Write out, exactly and in full, the line where "Sport Datencenter" appears together with all lines that follow it in the entries below. Do not include pictures.

Segment Start: Materials provided

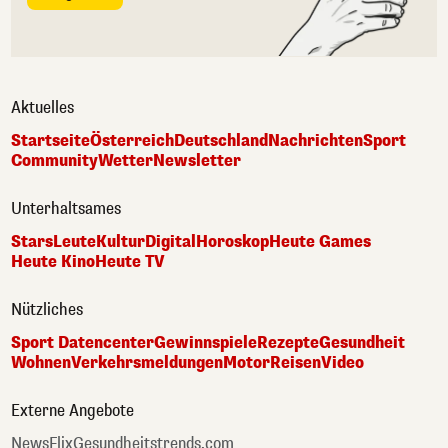
Aktuelles
Startseite
Österreich
Deutschland
Nachrichten
Sport
Community
Wetter
Newsletter
Unterhaltsames
Stars
Leute
Kultur
Digital
Horoskop
Heute Games
Heute Kino
Heute TV
Nützliches
Sport Datencenter
Gewinnspiele
Rezepte
Gesundheit
Wohnen
Verkehrsmeldungen
Motor
Reisen
Video
Externe Angebote
NewsFlix
Gesundheitstrends.com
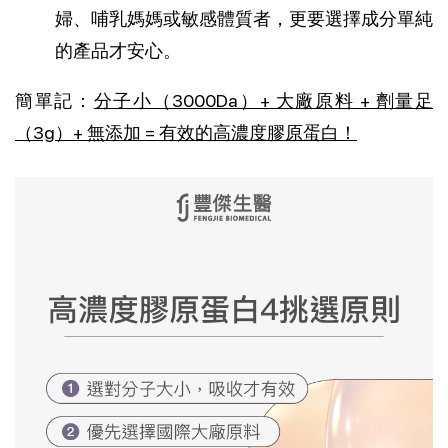
婦、哺乳媽媽或敏感體質者，更要選擇成分單純
的產品才安心。
簡單記：
分子小（3000Da）+ 大廠原料 + 劑量足
（3g）+ 無添加 = 有效的高濃度膠原蛋白！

Segment End: Materials provided

→ **Your solution**:
Sport Datencenter
Gewinnspiele
Rezepte
Gesundheit
Wohnen
Verkehrsmeldungen
Motor
Reisen
Video
Externe Angebote
NewsFlix
Gesundheitstrends.com
婦、哺乳媽媽或敏感體質者，更要選擇成分單純
的產品才安心。
簡單記：
分子小（3000Da）+ 大廠原料 + 劑量足
（3g）+ 無添加 = 有效的高濃度膠原蛋白！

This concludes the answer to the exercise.